Form: 424B3

Prospectus filed pursuant to Rule 424(b)(3)

December 6, 2017

 

Supplement No. 2 Rule 424(b)(3) Registration
Dated December 6, 2017 No. 333-220438
(To Prospectus dated October 17, 2017)  

 

MARATHON PATENT GROUP, INC.

 

This prospectus supplement (“Supplement”) modifies, supersedes and supplements information contained in, and should be read in conjunction with, that certain prospectus, dated October 17, 2017 and as supplemented and amended to date (“Prospectus”), of Marathon Patent Group, Inc. This Supplement is not complete without, and may not be delivered or used except in connection with, the original Prospectus.

 

The information included in this Supplement modifies and supersedes, in part, the information in the Prospectus. Any information that is modified or superseded in the Prospectus shall not be deemed to constitute a part of the Prospectus, except as modified or superseded by this Supplement.

 

We may amend or supplement the Prospectus from time to time by filing amendments or supplements as required. You should read the entire Prospectus and any amendments or supplements carefully before you make an investment decision.

 

See “Risk Factors” beginning on page 6 of the prospectus dated October 17, 2017, for risk factors and information you should consider before you purchase shares.

 

Recent Developments

 

The Company registered an aggregate of 1,588,564 shares of Common Stock issuable upon conversion of 5% convertible promissory notes on behalf of Revere Investments LP. (“Revere”). On October 30, 2017, the Company affected a 4-1 reverse stock split. All numbers in this Supplement reflect such reverse stock split. On September 5, 2017, Deane A. Gilliam converted her promissory note to 175,000 shares of Common Stock. On October 31, 2017, Deane A. Gilliam transferred the Common Stock to the Deane A. Gilliam 2017 Irrevocable Family Trust.
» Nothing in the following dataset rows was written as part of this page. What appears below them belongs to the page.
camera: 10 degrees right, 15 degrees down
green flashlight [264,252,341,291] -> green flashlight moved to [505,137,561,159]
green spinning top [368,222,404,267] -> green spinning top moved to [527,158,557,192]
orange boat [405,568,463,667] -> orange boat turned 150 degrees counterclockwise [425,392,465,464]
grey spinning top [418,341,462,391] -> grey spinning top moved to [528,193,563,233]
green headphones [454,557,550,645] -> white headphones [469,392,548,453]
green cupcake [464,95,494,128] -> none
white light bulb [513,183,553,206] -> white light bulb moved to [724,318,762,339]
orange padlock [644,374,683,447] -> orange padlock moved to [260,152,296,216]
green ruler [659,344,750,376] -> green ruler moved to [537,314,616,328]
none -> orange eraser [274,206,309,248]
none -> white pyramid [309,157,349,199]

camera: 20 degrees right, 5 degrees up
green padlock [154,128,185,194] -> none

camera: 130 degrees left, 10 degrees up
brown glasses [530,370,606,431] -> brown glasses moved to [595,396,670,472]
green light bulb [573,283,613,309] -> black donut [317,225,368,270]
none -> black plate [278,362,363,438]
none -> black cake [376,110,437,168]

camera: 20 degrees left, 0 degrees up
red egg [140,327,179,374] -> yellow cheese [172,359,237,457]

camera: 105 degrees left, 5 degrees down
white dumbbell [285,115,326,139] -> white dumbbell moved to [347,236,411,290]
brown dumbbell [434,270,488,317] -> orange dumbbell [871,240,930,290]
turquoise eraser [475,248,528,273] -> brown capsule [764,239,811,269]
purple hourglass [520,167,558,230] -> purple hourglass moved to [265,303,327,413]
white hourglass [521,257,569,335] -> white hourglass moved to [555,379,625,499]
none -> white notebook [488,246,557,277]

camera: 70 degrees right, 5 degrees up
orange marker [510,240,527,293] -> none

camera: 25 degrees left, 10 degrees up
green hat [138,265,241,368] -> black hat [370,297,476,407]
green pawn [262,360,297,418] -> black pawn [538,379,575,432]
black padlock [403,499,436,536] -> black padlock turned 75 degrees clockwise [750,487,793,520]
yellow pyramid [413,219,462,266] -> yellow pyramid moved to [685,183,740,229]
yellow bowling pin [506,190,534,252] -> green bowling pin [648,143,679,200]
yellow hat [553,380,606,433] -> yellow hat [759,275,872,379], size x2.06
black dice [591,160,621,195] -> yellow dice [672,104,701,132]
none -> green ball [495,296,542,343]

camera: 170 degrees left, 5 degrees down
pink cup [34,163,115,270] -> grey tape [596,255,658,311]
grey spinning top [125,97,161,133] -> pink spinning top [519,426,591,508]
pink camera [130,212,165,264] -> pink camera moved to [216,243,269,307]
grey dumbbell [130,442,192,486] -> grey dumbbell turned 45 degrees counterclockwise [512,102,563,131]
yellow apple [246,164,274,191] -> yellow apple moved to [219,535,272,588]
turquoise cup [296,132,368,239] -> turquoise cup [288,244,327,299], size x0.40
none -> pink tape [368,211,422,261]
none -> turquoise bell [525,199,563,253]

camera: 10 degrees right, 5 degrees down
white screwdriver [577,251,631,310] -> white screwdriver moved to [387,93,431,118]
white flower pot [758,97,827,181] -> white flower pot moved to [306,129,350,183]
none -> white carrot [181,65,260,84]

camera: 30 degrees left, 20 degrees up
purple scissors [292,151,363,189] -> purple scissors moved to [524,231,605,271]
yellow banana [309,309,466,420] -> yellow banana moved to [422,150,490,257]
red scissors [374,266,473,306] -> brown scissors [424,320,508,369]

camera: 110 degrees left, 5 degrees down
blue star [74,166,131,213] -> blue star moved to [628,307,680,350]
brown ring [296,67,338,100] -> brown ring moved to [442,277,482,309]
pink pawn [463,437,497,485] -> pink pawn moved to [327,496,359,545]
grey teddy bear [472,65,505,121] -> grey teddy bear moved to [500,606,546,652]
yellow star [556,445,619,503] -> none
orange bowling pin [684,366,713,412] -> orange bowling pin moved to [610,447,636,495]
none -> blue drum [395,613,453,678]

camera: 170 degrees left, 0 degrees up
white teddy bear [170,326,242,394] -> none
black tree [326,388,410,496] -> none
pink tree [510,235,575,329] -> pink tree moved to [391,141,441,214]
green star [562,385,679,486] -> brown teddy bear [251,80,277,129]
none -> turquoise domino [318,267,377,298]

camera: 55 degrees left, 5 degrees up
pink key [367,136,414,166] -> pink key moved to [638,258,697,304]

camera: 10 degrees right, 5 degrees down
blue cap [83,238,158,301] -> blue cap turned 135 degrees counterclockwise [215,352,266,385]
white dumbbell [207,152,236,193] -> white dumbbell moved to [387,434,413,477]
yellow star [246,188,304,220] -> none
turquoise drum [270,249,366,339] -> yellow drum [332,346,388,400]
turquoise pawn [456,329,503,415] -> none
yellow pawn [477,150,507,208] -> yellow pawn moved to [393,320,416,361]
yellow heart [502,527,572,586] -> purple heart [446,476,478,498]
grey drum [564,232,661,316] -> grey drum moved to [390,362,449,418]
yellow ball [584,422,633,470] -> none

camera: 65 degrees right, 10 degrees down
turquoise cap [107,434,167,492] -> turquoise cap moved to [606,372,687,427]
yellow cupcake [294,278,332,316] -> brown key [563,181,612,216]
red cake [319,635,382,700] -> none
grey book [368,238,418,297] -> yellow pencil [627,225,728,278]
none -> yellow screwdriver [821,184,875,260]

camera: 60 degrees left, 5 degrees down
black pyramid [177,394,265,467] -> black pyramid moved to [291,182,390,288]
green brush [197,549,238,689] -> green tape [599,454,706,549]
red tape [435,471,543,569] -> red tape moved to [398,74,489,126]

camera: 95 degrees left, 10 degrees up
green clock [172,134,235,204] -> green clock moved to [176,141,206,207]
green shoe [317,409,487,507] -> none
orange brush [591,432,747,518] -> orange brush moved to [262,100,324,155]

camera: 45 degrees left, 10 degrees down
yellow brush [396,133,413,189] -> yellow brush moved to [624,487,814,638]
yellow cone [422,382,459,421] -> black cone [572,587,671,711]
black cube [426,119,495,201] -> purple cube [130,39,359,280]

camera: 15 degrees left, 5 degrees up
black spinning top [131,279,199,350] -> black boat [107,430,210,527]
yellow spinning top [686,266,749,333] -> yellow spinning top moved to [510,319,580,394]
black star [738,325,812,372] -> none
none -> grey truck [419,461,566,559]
Accordingly, the Selling Stockholders section in the Prospectus is amended to replace Deane A. Gilliam as the Selling Stockholder with the Deane A. Gilliam 2017 Irrevocable Family Trust. Ari Raskas exercises sole voting and dispositive power over the Deane A. Gilliam 2017 Irrevocable Family Trust and thus is deemed to beneficially own such shares pursuant to Rule 13 d-3 under the Exchange Act. The address for the Deane A. Gilliam 2017 Irrevocable Family Trust is 1325 Franklin Avenue, Suite 335, Garden City, New York 11530.